** PROVIDED INFORMATION follows **
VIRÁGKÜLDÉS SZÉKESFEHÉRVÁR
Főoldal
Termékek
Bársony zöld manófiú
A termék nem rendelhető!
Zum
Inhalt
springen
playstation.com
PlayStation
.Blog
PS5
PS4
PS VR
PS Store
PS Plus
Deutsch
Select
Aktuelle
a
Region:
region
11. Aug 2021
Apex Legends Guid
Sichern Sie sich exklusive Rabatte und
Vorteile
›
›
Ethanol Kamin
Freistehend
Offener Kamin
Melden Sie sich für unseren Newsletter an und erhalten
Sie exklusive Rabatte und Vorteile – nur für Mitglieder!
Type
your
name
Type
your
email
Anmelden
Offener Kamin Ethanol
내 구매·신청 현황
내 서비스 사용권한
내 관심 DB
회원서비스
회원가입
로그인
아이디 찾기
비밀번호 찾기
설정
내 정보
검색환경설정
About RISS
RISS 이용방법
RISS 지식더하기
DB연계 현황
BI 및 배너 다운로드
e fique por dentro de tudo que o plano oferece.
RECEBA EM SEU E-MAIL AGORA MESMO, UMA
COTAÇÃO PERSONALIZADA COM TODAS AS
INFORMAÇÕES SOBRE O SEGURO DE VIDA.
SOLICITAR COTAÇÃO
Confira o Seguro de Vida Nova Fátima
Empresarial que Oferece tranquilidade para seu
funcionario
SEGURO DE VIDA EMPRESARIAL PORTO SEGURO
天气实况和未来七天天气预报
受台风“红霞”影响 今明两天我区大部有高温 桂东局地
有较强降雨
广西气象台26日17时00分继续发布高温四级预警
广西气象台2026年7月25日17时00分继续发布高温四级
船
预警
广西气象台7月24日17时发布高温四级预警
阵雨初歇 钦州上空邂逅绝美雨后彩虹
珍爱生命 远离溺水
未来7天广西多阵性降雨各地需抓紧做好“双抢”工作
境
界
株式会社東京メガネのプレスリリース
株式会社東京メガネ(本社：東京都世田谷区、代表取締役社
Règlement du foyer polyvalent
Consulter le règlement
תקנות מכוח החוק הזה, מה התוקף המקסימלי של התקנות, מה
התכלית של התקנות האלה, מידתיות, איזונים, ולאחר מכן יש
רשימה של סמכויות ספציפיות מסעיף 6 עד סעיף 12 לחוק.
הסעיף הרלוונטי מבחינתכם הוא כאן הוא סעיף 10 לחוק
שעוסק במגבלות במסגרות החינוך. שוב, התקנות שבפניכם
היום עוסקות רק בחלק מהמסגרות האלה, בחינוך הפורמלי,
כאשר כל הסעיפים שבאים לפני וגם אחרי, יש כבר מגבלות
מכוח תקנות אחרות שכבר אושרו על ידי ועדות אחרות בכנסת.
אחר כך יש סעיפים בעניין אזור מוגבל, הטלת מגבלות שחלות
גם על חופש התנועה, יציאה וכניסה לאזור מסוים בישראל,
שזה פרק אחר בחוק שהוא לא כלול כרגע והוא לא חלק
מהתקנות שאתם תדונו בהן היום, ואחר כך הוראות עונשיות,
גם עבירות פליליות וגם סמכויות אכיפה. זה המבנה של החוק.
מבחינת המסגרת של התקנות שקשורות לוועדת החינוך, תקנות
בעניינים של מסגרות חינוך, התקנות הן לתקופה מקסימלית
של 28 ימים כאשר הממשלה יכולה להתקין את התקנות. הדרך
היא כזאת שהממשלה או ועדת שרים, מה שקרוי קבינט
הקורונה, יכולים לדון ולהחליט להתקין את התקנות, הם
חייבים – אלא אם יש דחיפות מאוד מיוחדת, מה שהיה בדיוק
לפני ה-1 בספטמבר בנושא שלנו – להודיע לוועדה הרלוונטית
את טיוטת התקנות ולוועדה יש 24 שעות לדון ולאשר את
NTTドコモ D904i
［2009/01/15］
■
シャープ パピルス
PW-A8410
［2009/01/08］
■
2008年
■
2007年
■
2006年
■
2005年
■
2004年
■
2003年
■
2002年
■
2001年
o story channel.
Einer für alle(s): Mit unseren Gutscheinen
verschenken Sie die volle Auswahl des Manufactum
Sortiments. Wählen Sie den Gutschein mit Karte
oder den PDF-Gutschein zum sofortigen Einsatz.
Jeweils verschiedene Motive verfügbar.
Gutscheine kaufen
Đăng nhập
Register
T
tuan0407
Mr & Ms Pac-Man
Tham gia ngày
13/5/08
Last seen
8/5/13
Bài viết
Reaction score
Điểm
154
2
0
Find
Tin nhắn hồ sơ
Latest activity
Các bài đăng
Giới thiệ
** End of PROVIDED INFORMATION **
◆ **WHAT YOU SHOULD DO**
Reproduce every line of the rows above verbatim, keeping each character and line break unchanged.

◆ **ANSWER SPACE**
VIRÁGKÜLDÉS SZÉKESFEHÉRVÁR
Főoldal
Termékek
Bársony zöld manófiú
A termék nem rendelhető!
Zum
Inhalt
springen
playstation.com
PlayStation
.Blog
PS5
PS4
PS VR
PS Store
PS Plus
Deutsch
Select
Aktuelle
a
Region:
region
11. Aug 2021
Apex Legends Guid
Sichern Sie sich exklusive Rabatte und
Vorteile
›
›
Ethanol Kamin
Freistehend
Offener Kamin
Melden Sie sich für unseren Newsletter an und erhalten
Sie exklusive Rabatte und Vorteile – nur für Mitglieder!
Type
your
name
Type
your
email
Anmelden
Offener Kamin Ethanol
내 구매·신청 현황
내 서비스 사용권한
내 관심 DB
회원서비스
회원가입
로그인
아이디 찾기
비밀번호 찾기
설정
내 정보
검색환경설정
About RISS
RISS 이용방법
RISS 지식더하기
DB연계 현황
BI 및 배너 다운로드
e fique por dentro de tudo que o plano oferece.
RECEBA EM SEU E-MAIL AGORA MESMO, UMA
COTAÇÃO PERSONALIZADA COM TODAS AS
INFORMAÇÕES SOBRE O SEGURO DE VIDA.
SOLICITAR COTAÇÃO
Confira o Seguro de Vida Nova Fátima
Empresarial que Oferece tranquilidade para seu
funcionario
SEGURO DE VIDA EMPRESARIAL PORTO SEGURO
天气实况和未来七天天气预报
受台风“红霞”影响 今明两天我区大部有高温 桂东局地
有较强降雨
广西气象台26日17时00分继续发布高温四级预警
广西气象台2026年7月25日17时00分继续发布高温四级
船
预警
广西气象台7月24日17时发布高温四级预警
阵雨初歇 钦州上空邂逅绝美雨后彩虹
珍爱生命 远离溺水
未来7天广西多阵性降雨各地需抓紧做好“双抢”工作
境
界
株式会社東京メガネのプレスリリース
株式会社東京メガネ(本社：東京都世田谷区、代表取締役社
Règlement du foyer polyvalent
Consulter le règlement
תקנות מכוח החוק הזה, מה התוקף המקסימלי של התקנות, מה
התכלית של התקנות האלה, מידתיות, איזונים, ולאחר מכן יש
רשימה של סמכויות ספציפיות מסעיף 6 עד סעיף 12 לחוק.
הסעיף הרלוונטי מבחינתכם הוא כאן הוא סעיף 10 לחוק
שעוסק במגבלות במסגרות החינוך. שוב, התקנות שבפניכם
היום עוסקות רק בחלק מהמסגרות האלה, בחינוך הפורמלי,
כאשר כל הסעיפים שבאים לפני וגם אחרי, יש כבר מגבלות
מכוח תקנות אחרות שכבר אושרו על ידי ועדות אחרות בכנסת.
אחר כך יש סעיפים בעניין אזור מוגבל, הטלת מגבלות שחלות
גם על חופש התנועה, יציאה וכניסה לאזור מסוים בישראל,
שזה פרק אחר בחוק שהוא לא כלול כרגע והוא לא חלק
מהתקנות שאתם תדונו בהן היום, ואחר כך הוראות עונשיות,
גם עבירות פליליות וגם סמכויות אכיפה. זה המבנה של החוק.
מבחינת המסגרת של התקנות שקשורות לוועדת החינוך, תקנות
בעניינים של מסגרות חינוך, התקנות הן לתקופה מקסימלית
של 28 ימים כאשר הממשלה יכולה להתקין את התקנות. הדרך
היא כזאת שהממשלה או ועדת שרים, מה שקרוי קבינט
הקורונה, יכולים לדון ולהחליט להתקין את התקנות, הם
חייבים – אלא אם יש דחיפות מאוד מיוחדת, מה שהיה בדיוק
לפני ה-1 בספטמבר בנושא שלנו – להודיע לוועדה הרלוונטית
את טיוטת התקנות ולוועדה יש 24 שעות לדון ולאשר את
NTTドコモ D904i
［2009/01/15］
■
シャープ パピルス
PW-A8410
［2009/01/08］
■
2008年
■
2007年
■
2006年
■
2005年
■
2004年
■
2003年
■
2002年
■
2001年
o story channel.
Einer für alle(s): Mit unseren Gutscheinen
verschenken Sie die volle Auswahl des Manufactum
Sortiments. Wählen Sie den Gutschein mit Karte
oder den PDF-Gutschein zum sofortigen Einsatz.
Jeweils verschiedene Motive verfügbar.
Gutscheine kaufen
Đăng nhập
Register
T
tuan0407
Mr & Ms Pac-Man
Tham gia ngày
13/5/08
Last seen
8/5/13
Bài viết
Reaction score
Điểm
154
2
0
Find
Tin nhắn hồ sơ
Latest activity
Các bài đăng
Giới thiệ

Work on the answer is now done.